# Help Identify this bike   GOODYEAR "WINGS DELUXE"



## schwinnut (Sep 8, 2013)

View attachment 112663Hello CABE members,

	I am trying to identify this bicycle for the manufacturer, age, style, estimated value. I want to know more about this bike before I offer a purchase price. Please see my other listings too.


Sorry...had to pull pics until I make an offer to purchase the lot


----------



## dave the wave (Sep 9, 2013)

that bike was put together with a miss-mash of parts,1960's frame $100


----------



## Iverider (Sep 9, 2013)

Schwinnut, you owe Dave a 12 pack of the beer of his choosing AT THE LEAST!


----------



## schwinnut (Sep 10, 2013)

Huh.... I didn't realize that 1960's bikes had prewar track style chain adjusters.  Which MFG Co were you referring too?


----------



## dave the wave (Sep 10, 2013)

didn't notice those.it look like post war dropouts.umm..... i am gonna say your guess is as good as mine.unless you can find a goodyear catalog with that bike in it.it still looks like it was cobbled together with a bunch of parts.


----------



## Mybluevw (Sep 10, 2013)

I have a 1936 Shelby built bike that has the same Wings badge. Looking at the headset cups they appear to be the same as the ones on my 30s era Shelby as well, and the fork doesn't look 60s to me either.
The handlebars look like early track bike bars, I wonder if it is a Shelby built track bike??


----------



## Iverider (Sep 10, 2013)

It is a track bike. Wood rims, Torrington pedals, no adjuster screws for the "Track ends" 

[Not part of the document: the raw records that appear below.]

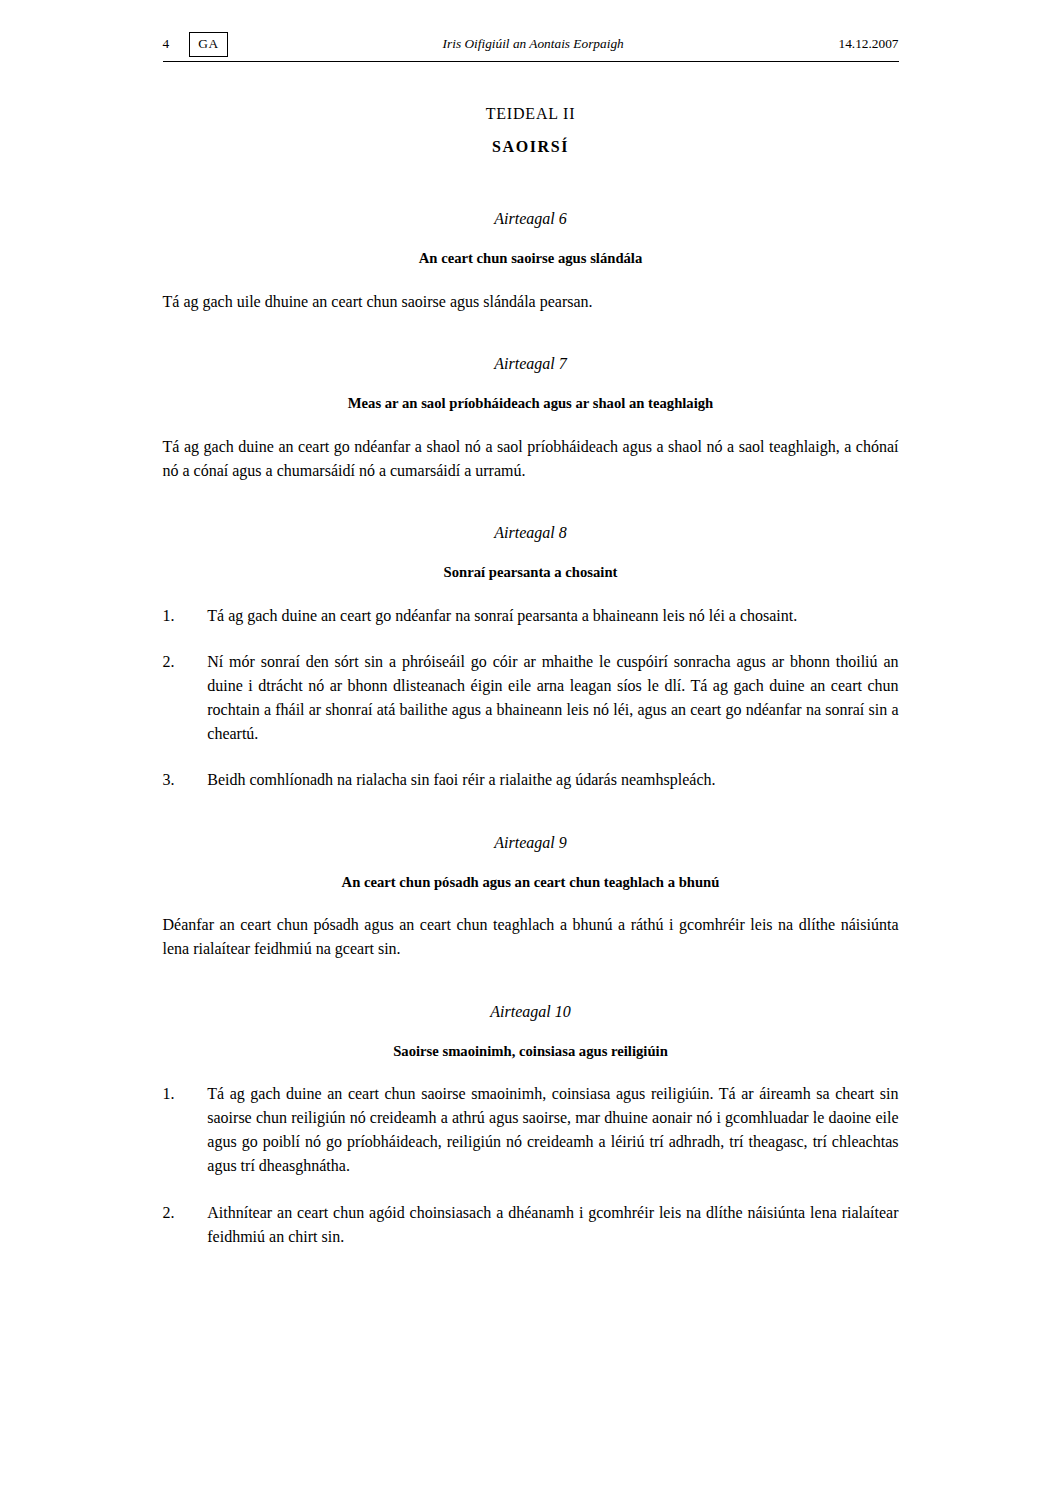4 GA Iris Oifigiúil an Aontais Eorpaigh 14.12.2007
TEIDEAL II
SAOIRSÍ
Airteagal 6
An ceart chun saoirse agus slándála
Tá ag gach uile dhuine an ceart chun saoirse agus slándála pearsan.
Airteagal 7
Meas ar an saol príobháideach agus ar shaol an teaghlaigh
Tá ag gach duine an ceart go ndéanfar a shaol nó a saol príobháideach agus a shaol nó a saol teaghlaigh, a chónaí nó a cónaí agus a chumarsáidí nó a cumarsáidí a urramú.
Airteagal 8
Sonraí pearsanta a chosaint
1.
Tá ag gach duine an ceart go ndéanfar na sonraí pearsanta a bhaineann leis nó léi a chosaint.
2.
Ní mór sonraí den sórt sin a phróiseáil go cóir ar mhaithe le cuspóirí sonracha agus ar bhonn thoiliú an duine i dtrácht nó ar bhonn dlisteanach éigin eile arna leagan síos le dlí. Tá ag gach duine an ceart chun rochtain a fháil ar shonraí atá bailithe agus a bhaineann leis nó léi, agus an ceart go ndéanfar na sonraí sin a cheartú.
3.
Beidh comhlíonadh na rialacha sin faoi réir a rialaithe ag údarás neamhspleách.
Airteagal 9
An ceart chun pósadh agus an ceart chun teaghlach a bhunú
Déanfar an ceart chun pósadh agus an ceart chun teaghlach a bhunú a ráthú i gcomhréir leis na dlíthe náisiúnta lena rialaítear feidhmiú na gceart sin.
Airteagal 10
Saoirse smaoinimh, coinsiasa agus reiligiúin
1.
Tá ag gach duine an ceart chun saoirse smaoinimh, coinsiasa agus reiligiúin. Tá ar áireamh sa cheart sin saoirse chun reiligiún nó creideamh a athrú agus saoirse, mar dhuine aonair nó i gcomhluadar le daoine eile agus go poiblí nó go príobháideach, reiligiún nó creideamh a léiriú trí adhradh, trí theagasc, trí chleachtas agus trí dheasghnátha.
2.
Aithnítear an ceart chun agóid choinsiasach a dhéanamh i gcomhréir leis na dlíthe náisiúnta lena rialaítear feidhmiú an chirt sin.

Don't know the manufacturer. Better photos would help. Fork crown, jointery, etc.


----------



## dave the wave (Sep 10, 2013)

with that being said.they did make track bikes with wood rims to the early 40's? the frame does look lugged and the rims are skinny racing wheels.i would put a value of $800 on it.


----------



## scrubbinrims (Sep 10, 2013)

Mybluevw said:


> I have a 1936 Shelby built bike that has the same Wings badge. Looking at the headset cups they appear to be the same as the ones on my 30s era Shelby as well, and the fork doesn't look 60s to me either.
> The handlebars look like early track bike bars, I wonder if it is a Shelby built track bike??




Shelby built track bike, my guess as well.
Value?
Chris


----------



## schwinnut (Sep 10, 2013)

Thank you all for your replies. I will be going  back over to take better pics of all the bikes this week.


----------



## ZOOK (Sep 14, 2013)

please post photos.


----------